== Segment start ==

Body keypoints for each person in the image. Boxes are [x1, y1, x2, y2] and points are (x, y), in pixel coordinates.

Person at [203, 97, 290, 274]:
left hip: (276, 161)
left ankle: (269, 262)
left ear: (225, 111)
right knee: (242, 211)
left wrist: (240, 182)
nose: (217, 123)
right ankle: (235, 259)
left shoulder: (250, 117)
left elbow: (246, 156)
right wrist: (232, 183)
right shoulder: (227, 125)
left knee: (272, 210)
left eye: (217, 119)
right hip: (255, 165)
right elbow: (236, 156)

== Segment end ==

- [WHAT THE EXERCISE ASKS]:
Write out every line of the data exactly, leaving nothing out.

- [OUTPUT FOR THIS TASK]:
Body keypoints for each person in the image. Boxes are [x1, y1, x2, y2] and points are (x, y), in pixel coordinates.

Person at [203, 97, 290, 274]:
left hip: (276, 161)
left ankle: (269, 262)
left ear: (225, 111)
right knee: (242, 211)
left wrist: (240, 182)
nose: (217, 123)
right ankle: (235, 259)
left shoulder: (250, 117)
left elbow: (246, 156)
right wrist: (232, 183)
right shoulder: (227, 125)
left knee: (272, 210)
left eye: (217, 119)
right hip: (255, 165)
right elbow: (236, 156)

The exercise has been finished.